The ‘Bachelor’ singing show came to a pretty tame end on Monday, but only after the show’s last source of drama left early for nonsensical reasons
ABC/Getty Images/Ringer illustration

The first and maybe last season of The Bachelor Presents: Listen to Your Heart has reached its conclusion, fulfilling the fever dream of a Bachelor producer who watched the first 90 minutes of A Star Is Born and immediately left the theater. What if a show took musicians (who often make music about romance) and had them make music and romance with each other? 

From the beginning, the premise has felt dubious. There aren’t that many examples of coupled musicians making good music together, and most of the ones that have existed ended in some sort of dramatic, tabloid-riddled breakup. (To be fair, The Bachelor specializes in “dramatic, tabloid-riddled breakups.”) The producers of The Bachelor seem to think anything can be made into a Bachelor-styled TV sex hybrid—one recently suggested that if fans aren’t allowed to attend sporting events this year, TV networks should air baseball games with repeated shots of the players’ wives in the stands and only allow winning teams to have sex with their wives. Baseball Sex: The TV Show isn’t happening, thankfully, although I am sad we won’t get to hear Chris Harrison describe every World Series as “the most dramatic World Series ever.” But Music Sex: The TV Show did happen. 

Listen to Your Heart wrapped up Monday night with the remaining couples performing in front of a full theater in Nashville, the only city in the United States according to the show. Oddly, the season finale essentially proved the show’s thesis that the most compatible relationship could lead to the best music. Several shaky couples were eliminated after comically bad performances, revealing that it may be difficult to fake on-stage chemistry if a couple’s off-stage romance is questionable. On the other hand, the winners of L2YH, Bri and Chris, spent the entire time softly singing and gazing deeply into each other’s eyes, barely noticing all the hookups and breakups happening around them.

**Given material**
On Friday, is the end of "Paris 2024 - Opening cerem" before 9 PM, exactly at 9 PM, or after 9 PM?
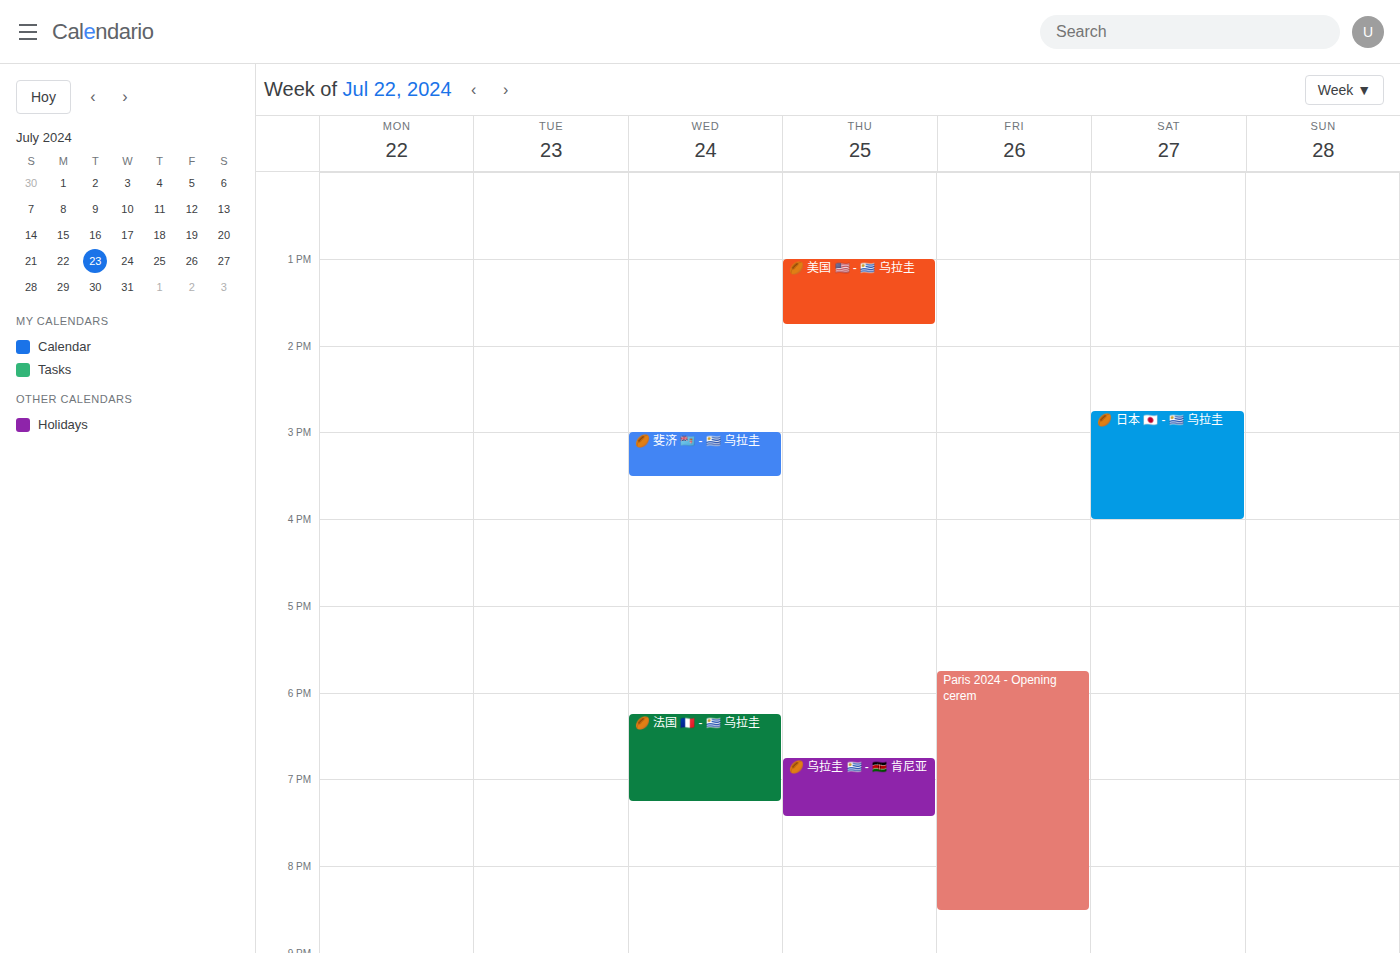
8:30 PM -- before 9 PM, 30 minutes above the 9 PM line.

**Exercise details**
Reproduce the passage of the article on the Bachelor singing show from "The ‘Bachelor’ singing" to "with each other?", word for word. The data here comes from another source.

**Solution for this task**
The ‘Bachelor’ singing show came to a pretty tame end on Monday, but only after the show’s last source of drama left early for nonsensical reasons
ABC/Getty Images/Ringer illustration

The first and maybe last season of The Bachelor Presents: Listen to Your Heart has reached its conclusion, fulfilling the fever dream of a Bachelor producer who watched the first 90 minutes of A Star Is Born and immediately left the theater. What if a show took musicians (who often make music about romance) and had them make music and romance with each other?